By Anole Halper
Survivors of sexual violence sometimes blame themselves because in the moment of violence, they did something they don’t understand: rather than run away or fight back, they stayed still; they did nothing.
This response to sexual violence is extremely common. In one study, 88% of survivors of childhood sexual abuse and 75% of survivors of adult sexual assault experienced moderate to high levels of paralysis during the assault.
Yet our culture and the legal system re-enforce survivors’ this self-blame, asking them, “but why didn’t you leave or run away or fight back?”
The truth is that In those moments when survivors were perfectly still, their bodies and brains were not doing nothing. They were engaged in a survival strategy encoded into our brains by our ancient ancestors, called freeze/fold. They were doing something wise.
When survivors froze, they were not doing nothing…they were doing something wise.
You’ve heard a lot about the stress responses, fight and flight. Freeze/fold is the third stress response, their quieter sibling. You’ve seen the freeze response when the deer in your yard stayed perfectly still when your car pulled up, or when you picked up an insect in childhood and it curled up in a ball and didn’t move, playing dead. Some argue that the latter response is a distinct variation on the freeze response, called tonic immobility.

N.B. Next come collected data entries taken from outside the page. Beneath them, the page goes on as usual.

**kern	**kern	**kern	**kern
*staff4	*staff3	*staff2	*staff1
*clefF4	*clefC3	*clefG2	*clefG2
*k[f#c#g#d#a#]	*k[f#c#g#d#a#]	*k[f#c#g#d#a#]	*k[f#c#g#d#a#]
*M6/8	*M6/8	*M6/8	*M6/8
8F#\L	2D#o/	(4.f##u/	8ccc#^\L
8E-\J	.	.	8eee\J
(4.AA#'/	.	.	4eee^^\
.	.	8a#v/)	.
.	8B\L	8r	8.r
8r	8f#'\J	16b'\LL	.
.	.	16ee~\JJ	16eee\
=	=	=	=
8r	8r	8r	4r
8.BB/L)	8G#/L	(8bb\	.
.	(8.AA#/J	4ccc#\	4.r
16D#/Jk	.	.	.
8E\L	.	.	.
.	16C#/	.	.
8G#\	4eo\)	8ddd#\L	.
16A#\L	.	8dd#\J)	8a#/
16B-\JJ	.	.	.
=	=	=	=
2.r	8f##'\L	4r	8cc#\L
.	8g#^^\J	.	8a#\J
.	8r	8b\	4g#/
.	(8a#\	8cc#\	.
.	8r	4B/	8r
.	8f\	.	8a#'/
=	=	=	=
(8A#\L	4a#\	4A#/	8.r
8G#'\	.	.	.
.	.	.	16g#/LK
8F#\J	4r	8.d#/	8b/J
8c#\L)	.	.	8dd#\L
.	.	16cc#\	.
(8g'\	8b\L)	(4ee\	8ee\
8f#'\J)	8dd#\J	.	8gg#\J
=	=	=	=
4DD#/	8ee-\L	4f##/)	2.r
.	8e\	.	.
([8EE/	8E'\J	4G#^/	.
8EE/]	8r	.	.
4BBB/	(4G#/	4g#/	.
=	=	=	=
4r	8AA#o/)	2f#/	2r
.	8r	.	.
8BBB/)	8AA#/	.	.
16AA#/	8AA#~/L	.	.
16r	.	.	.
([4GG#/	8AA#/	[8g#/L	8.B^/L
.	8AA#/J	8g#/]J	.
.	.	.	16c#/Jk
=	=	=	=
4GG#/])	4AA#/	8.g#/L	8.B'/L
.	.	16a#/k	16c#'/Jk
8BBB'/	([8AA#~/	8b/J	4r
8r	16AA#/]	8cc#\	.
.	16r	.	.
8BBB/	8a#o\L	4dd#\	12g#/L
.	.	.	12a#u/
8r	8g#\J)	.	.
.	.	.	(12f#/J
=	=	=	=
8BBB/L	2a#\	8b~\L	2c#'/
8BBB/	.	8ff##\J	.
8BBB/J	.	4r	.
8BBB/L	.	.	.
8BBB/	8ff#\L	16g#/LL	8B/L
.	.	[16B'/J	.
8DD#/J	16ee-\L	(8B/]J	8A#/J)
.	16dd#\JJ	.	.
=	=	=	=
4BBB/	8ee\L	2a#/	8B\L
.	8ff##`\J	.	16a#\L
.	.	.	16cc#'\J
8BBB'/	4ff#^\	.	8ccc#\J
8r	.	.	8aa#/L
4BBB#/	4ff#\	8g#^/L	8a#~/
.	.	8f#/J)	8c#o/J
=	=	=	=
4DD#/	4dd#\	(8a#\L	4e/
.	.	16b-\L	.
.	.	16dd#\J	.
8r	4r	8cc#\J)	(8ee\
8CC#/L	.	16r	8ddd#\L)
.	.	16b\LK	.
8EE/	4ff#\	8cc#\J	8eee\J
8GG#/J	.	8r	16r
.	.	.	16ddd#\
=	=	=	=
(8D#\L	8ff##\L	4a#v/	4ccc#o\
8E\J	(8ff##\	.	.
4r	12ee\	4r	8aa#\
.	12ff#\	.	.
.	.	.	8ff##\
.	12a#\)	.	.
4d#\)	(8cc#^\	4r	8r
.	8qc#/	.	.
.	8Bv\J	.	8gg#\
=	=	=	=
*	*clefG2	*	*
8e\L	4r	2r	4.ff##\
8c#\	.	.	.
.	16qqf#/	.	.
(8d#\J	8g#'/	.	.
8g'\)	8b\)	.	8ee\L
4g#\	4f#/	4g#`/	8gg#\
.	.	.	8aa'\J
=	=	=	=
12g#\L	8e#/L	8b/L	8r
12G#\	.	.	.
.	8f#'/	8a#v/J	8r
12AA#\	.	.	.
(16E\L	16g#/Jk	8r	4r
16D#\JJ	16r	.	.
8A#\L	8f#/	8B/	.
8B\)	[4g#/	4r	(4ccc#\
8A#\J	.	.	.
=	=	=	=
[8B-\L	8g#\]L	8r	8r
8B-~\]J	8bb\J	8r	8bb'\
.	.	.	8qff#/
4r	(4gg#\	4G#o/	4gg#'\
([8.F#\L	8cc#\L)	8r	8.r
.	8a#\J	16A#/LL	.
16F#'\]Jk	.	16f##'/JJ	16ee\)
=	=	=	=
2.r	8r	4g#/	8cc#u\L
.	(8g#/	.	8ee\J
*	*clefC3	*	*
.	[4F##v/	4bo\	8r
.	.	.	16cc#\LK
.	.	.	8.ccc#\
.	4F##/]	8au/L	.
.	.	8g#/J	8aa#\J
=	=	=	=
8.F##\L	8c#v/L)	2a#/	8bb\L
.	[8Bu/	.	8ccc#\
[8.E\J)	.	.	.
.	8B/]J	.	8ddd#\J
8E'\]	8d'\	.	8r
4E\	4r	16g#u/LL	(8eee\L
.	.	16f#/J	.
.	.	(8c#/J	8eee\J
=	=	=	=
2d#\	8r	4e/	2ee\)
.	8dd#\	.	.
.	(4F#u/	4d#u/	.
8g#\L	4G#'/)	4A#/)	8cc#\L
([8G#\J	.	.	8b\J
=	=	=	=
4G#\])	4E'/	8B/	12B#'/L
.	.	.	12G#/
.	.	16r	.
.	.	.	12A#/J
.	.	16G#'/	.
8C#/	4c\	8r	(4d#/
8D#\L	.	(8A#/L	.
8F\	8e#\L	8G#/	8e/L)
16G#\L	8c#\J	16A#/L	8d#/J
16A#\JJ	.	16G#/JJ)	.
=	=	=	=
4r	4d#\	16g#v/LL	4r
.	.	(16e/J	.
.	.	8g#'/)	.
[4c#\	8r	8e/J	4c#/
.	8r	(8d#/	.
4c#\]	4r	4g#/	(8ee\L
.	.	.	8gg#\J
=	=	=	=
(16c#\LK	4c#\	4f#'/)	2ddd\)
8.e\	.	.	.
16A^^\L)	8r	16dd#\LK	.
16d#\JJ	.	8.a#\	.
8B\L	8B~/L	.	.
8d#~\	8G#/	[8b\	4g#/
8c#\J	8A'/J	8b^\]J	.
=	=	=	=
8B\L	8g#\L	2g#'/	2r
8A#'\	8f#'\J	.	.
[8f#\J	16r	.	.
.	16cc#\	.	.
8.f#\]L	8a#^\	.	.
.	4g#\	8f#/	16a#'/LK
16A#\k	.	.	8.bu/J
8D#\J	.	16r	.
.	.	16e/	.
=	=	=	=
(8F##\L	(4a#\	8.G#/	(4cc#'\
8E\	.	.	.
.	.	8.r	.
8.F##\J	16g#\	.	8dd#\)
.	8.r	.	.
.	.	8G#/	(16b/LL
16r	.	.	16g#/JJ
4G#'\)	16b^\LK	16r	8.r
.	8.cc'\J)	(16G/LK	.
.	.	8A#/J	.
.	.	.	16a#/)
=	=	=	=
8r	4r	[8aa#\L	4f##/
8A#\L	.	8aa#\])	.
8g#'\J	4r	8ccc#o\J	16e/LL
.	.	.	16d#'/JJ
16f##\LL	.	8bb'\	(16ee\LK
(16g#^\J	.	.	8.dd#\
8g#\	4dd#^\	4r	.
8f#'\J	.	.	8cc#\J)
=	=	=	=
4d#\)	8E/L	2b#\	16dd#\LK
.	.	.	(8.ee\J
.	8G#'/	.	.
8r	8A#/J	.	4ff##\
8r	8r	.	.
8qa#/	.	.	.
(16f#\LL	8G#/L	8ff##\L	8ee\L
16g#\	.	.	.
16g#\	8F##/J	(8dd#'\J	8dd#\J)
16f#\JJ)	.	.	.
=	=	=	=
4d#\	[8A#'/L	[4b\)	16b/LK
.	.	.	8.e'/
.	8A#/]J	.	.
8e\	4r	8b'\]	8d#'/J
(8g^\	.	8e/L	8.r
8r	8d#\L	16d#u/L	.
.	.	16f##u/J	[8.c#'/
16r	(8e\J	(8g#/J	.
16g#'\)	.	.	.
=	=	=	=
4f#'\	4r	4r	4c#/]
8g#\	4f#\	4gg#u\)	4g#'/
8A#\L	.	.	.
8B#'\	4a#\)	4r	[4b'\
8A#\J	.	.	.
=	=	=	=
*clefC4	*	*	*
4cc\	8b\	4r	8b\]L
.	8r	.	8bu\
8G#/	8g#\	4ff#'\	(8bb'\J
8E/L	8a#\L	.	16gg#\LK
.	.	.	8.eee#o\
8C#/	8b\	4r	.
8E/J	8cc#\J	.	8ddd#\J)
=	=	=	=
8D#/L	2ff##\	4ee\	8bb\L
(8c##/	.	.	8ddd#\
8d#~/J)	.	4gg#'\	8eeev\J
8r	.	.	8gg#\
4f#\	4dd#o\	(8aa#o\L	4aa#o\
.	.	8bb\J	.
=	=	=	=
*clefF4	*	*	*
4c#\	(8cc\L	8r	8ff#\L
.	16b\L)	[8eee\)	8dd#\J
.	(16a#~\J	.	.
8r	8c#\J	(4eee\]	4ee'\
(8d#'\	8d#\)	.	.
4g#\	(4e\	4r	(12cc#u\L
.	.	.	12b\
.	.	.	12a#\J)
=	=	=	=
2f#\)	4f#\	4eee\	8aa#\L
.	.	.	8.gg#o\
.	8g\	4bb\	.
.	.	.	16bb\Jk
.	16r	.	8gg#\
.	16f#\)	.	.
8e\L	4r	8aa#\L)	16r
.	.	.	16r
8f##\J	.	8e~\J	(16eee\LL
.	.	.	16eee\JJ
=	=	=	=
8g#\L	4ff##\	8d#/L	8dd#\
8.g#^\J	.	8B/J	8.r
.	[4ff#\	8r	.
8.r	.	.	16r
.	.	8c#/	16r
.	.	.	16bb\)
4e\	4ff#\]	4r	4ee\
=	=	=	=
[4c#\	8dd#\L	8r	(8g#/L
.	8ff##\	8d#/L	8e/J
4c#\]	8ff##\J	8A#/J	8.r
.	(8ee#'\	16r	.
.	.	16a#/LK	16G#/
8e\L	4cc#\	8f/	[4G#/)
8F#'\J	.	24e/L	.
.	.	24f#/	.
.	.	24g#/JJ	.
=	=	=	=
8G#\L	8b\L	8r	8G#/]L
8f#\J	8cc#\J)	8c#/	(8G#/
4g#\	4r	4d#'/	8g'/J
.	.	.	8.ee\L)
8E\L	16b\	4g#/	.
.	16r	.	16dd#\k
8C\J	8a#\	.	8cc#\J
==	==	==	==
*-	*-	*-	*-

[Image description: In the forground, brown leaves are on the pavement. In the background, green trees are out of focus. Centered in the frame vertically and horizontally is a brown baby deer. Its ears are up and their body language appears alert.]

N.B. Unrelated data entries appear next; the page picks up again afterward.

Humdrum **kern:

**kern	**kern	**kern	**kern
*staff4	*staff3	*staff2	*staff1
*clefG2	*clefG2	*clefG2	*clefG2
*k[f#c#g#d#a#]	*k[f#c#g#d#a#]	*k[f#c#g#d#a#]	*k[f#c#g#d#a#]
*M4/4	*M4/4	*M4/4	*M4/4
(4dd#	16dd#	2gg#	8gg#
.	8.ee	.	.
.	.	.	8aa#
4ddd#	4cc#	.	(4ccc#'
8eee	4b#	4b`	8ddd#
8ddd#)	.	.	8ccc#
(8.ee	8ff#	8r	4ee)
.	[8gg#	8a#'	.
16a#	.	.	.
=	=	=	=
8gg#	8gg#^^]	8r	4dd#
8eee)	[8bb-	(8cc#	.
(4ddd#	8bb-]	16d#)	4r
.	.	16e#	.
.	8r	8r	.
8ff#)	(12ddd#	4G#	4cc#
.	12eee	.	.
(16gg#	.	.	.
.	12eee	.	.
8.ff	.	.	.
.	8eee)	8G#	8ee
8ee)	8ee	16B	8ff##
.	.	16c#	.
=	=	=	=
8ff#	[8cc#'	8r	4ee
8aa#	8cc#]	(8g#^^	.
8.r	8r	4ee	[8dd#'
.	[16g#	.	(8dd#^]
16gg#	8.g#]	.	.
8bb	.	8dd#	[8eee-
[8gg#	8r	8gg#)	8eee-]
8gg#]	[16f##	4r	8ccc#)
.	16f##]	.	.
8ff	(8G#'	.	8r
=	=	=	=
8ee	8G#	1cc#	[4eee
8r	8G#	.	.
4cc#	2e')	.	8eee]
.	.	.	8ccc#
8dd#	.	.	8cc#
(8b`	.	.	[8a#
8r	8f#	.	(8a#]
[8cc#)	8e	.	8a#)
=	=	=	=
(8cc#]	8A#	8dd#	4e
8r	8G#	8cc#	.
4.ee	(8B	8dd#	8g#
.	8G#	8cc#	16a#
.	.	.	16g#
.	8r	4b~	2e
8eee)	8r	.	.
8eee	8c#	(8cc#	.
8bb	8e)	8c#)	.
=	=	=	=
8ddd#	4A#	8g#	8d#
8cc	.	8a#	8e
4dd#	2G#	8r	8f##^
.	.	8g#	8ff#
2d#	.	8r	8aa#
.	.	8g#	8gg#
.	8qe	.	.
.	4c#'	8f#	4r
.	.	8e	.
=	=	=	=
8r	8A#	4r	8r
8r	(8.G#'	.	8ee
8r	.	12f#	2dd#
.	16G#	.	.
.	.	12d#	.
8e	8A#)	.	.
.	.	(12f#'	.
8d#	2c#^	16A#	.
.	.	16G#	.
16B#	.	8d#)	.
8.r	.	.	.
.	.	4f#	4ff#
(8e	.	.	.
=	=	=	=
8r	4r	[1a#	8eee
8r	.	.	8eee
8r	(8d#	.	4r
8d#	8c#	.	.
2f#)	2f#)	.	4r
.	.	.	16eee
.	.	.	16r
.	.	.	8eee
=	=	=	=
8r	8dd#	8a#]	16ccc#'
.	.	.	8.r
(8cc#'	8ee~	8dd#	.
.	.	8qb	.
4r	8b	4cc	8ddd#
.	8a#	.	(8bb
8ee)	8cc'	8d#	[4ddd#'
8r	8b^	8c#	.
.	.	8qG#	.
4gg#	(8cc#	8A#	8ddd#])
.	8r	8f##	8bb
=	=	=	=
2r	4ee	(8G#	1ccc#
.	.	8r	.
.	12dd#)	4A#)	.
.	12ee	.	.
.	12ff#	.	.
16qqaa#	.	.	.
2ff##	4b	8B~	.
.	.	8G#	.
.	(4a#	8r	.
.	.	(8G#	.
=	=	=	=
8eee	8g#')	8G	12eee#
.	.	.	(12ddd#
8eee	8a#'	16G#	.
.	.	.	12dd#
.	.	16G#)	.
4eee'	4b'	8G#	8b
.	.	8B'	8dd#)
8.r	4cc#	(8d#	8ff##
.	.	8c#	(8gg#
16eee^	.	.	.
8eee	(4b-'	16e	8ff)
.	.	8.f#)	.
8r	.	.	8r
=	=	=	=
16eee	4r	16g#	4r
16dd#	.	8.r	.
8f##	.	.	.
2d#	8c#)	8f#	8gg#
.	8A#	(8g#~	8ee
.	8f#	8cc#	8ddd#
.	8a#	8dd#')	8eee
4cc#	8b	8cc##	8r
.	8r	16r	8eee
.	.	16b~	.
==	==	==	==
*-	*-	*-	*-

Regardless, like fight and flight, freezing (in all its forms) is a survival strategy we share with many animals. According to FORGE’s Self-Help Guide to Healing and Understanding for trans survivors,
“While the advantages of fighting or fleeing are obvious, freezing or folding can also be life-saving
if they cause the predator to lose interest.” We may be sophisticated mammals with complex brains, but we have retained the part of our brains wired not for problem-solving, but for survival, the brain stem. We share this part of our brain with reptiles, and therefore call it our “reptilian brain.”
In dangerous situations, our reptile brain activates, and the part of our brains that think and feel, the frontal cortex and limbic system respectively, shut down. This is why, during an assault, survivors are unable to think through how to get out of the situation.

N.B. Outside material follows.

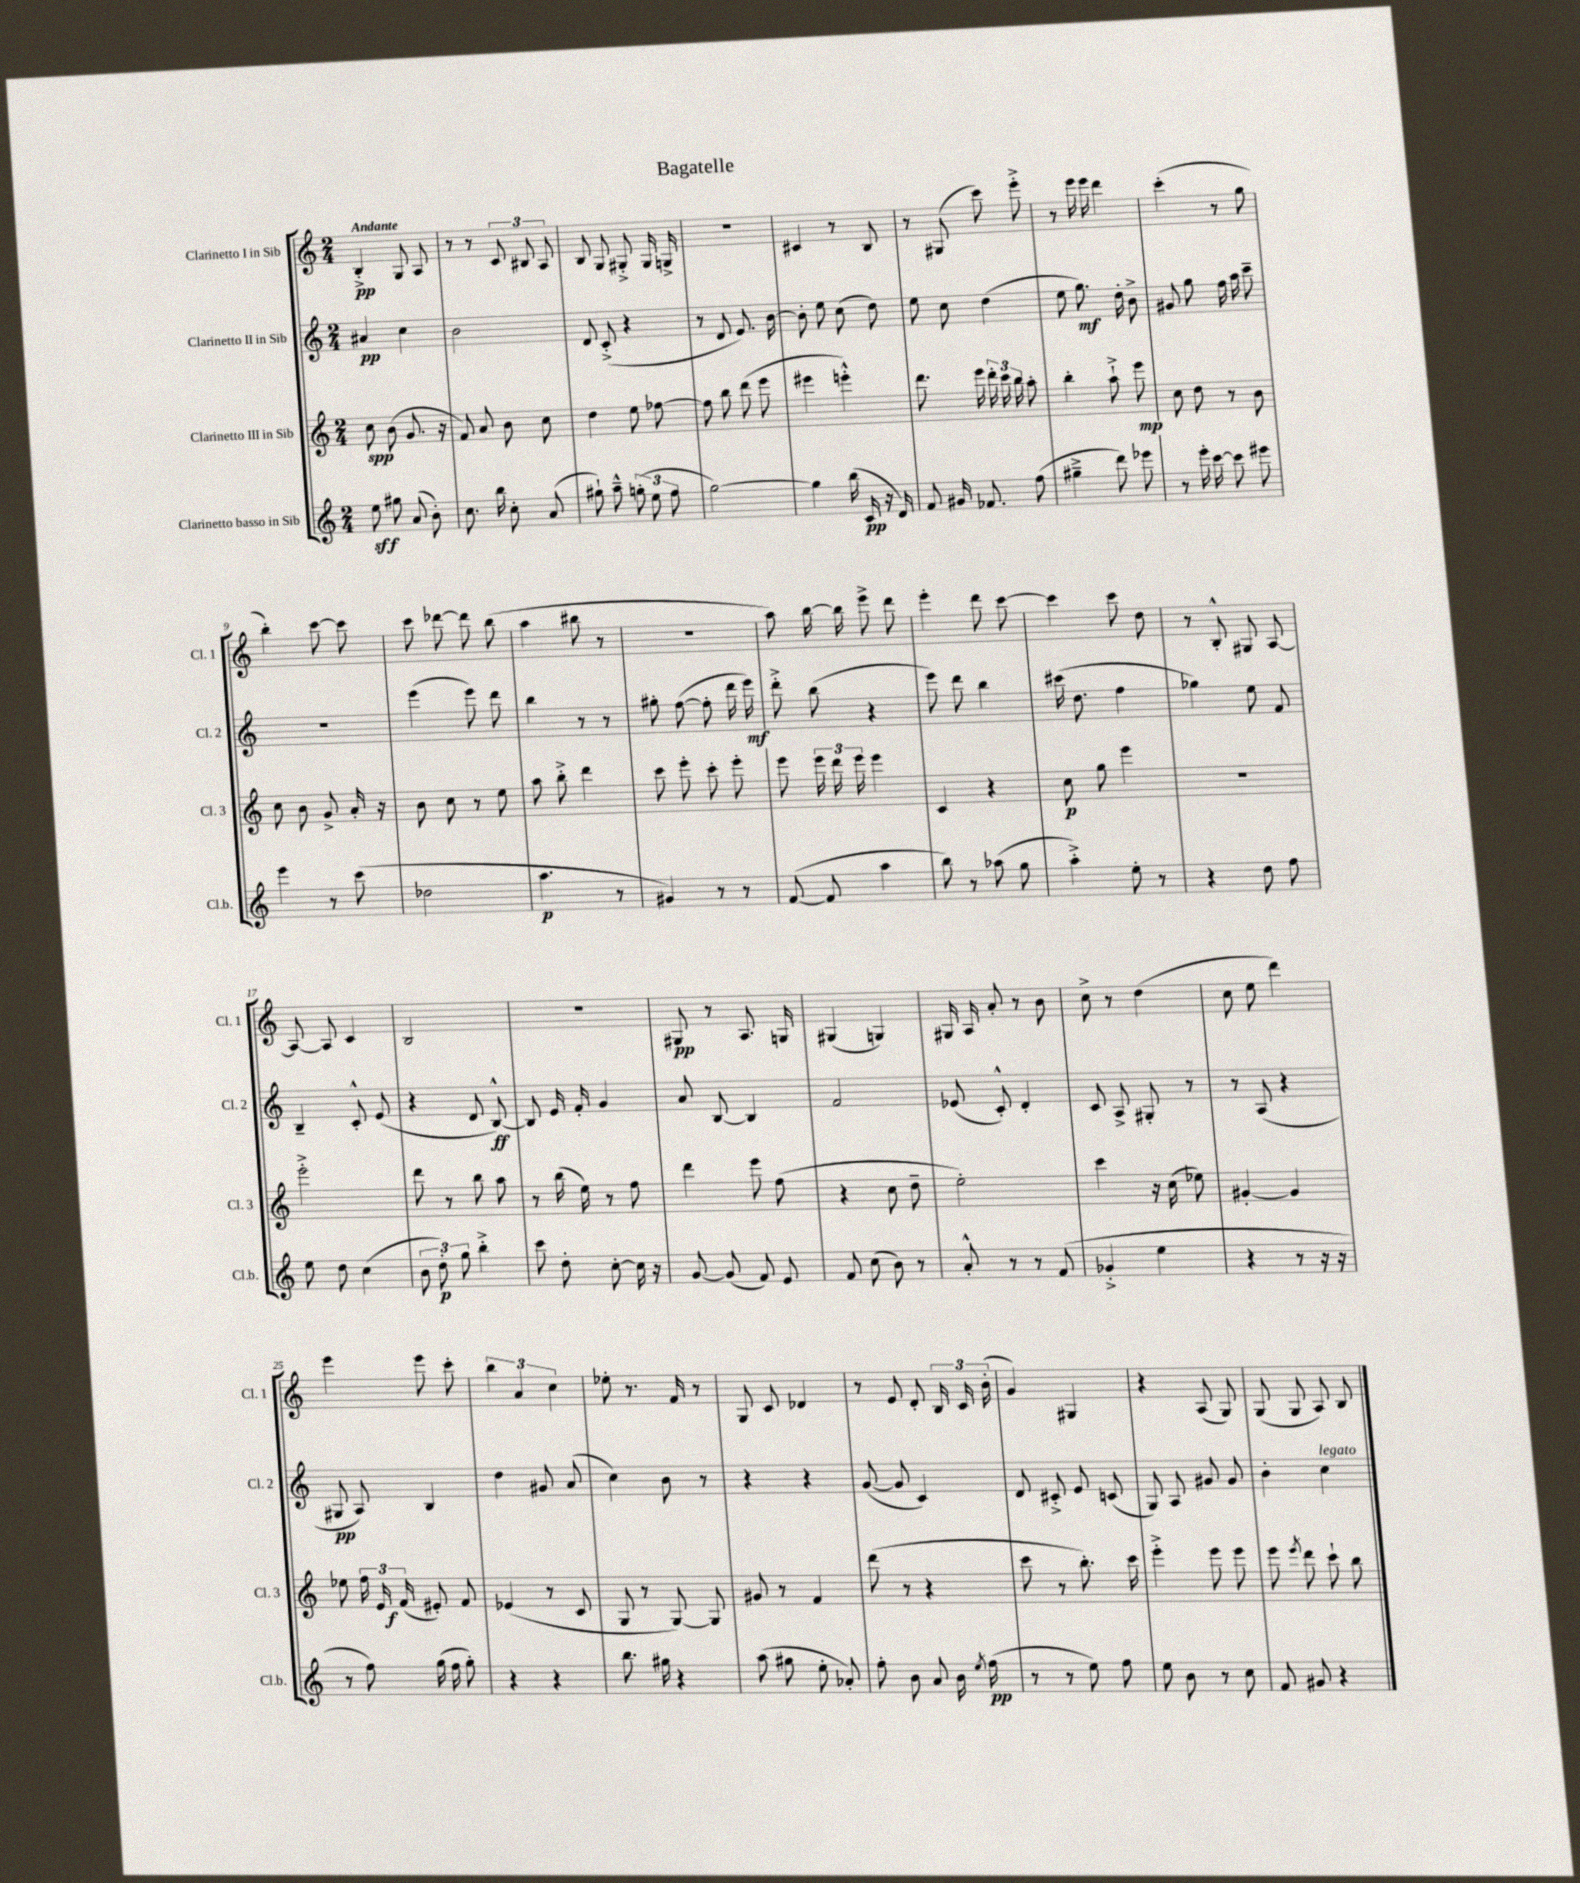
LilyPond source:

[Image description: Two diagrams of the brain are side-by-side. They are both the same vaguely brain-shaped imahes, bulbous with a long stem, with three concentric parts outlined and labeled. The left diagram is in shades of gray. The right is in blue and green. On the left, the bottom-most part of the diagram including the stem is labeled “reptilian.” The same part of the brain on the right is labeled “survival.” The middle section in the right diagram is labeled “Limbic system (old mammalian.” The middle section in the right diagram is labeled “emotional.” On the left, the top most part of the diagram is labeled “Neocortex (neomammalian). On the right, the top most part of the diagram is labeled “thinking.”]
Instead when the freeze response takes over, survivors are not only unable to think, they are literally unable to move. So if you froze during your sexual assault, please know that you were protecting yourself, and that there is nothing you could have done differently.